§ **DIRECTIVE**: Reproduce the items word for word, from the start of the items through the line that contains "64.9%: 64.9% -> 44.3%".

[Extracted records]
_ _ _ _ _

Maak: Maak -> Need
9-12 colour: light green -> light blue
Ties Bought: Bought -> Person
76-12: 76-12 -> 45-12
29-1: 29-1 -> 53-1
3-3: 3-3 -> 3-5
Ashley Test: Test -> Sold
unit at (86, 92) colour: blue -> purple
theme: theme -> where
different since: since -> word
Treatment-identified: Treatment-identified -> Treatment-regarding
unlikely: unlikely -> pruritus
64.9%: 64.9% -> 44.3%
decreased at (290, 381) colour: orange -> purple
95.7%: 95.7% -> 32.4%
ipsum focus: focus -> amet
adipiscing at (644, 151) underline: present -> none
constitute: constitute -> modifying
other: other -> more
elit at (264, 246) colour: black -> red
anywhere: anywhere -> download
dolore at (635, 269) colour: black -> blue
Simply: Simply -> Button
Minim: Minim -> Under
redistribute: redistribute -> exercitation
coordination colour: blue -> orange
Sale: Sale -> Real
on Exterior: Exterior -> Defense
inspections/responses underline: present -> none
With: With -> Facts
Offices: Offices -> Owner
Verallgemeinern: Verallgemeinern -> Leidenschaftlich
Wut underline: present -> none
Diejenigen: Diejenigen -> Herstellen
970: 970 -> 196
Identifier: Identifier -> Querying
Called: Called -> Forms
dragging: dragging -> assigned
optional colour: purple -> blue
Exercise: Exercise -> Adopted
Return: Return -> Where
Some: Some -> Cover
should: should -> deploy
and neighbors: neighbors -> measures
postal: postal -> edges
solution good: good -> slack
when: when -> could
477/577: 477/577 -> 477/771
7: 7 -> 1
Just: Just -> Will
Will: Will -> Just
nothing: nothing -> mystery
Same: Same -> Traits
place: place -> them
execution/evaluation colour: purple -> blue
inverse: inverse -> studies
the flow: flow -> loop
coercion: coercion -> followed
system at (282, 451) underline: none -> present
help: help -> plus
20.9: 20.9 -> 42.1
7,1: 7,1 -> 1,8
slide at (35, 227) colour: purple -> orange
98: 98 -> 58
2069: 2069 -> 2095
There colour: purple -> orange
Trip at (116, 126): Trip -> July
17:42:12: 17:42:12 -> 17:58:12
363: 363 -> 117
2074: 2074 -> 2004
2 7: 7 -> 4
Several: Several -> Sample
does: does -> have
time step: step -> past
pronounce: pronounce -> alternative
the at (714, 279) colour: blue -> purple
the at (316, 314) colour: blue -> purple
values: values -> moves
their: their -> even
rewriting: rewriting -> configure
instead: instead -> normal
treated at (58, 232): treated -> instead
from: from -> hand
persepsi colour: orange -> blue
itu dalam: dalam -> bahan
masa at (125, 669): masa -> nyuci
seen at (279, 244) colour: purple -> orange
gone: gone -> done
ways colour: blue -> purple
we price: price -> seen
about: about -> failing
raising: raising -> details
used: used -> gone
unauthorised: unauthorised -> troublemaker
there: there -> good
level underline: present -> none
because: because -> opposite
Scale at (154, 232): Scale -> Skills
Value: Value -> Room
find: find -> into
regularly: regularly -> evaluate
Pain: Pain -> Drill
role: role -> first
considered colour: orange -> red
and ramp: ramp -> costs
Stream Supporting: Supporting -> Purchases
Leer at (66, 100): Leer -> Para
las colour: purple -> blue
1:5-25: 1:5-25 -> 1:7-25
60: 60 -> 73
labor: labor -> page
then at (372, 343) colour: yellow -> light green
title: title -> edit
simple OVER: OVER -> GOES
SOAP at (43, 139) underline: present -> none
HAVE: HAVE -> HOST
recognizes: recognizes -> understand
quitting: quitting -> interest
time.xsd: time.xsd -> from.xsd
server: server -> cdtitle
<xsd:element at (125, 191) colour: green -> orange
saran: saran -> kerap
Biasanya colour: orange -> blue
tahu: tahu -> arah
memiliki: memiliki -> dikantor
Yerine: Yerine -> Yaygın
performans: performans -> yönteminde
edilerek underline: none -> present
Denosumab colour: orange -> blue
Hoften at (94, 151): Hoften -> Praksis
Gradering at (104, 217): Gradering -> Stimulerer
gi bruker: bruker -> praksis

_ _ _ _ _

§ **REPLY**:
Maak: Maak -> Need
9-12 colour: light green -> light blue
Ties Bought: Bought -> Person
76-12: 76-12 -> 45-12
29-1: 29-1 -> 53-1
3-3: 3-3 -> 3-5
Ashley Test: Test -> Sold
unit at (86, 92) colour: blue -> purple
theme: theme -> where
different since: since -> word
Treatment-identified: Treatment-identified -> Treatment-regarding
unlikely: unlikely -> pruritus
64.9%: 64.9% -> 44.3%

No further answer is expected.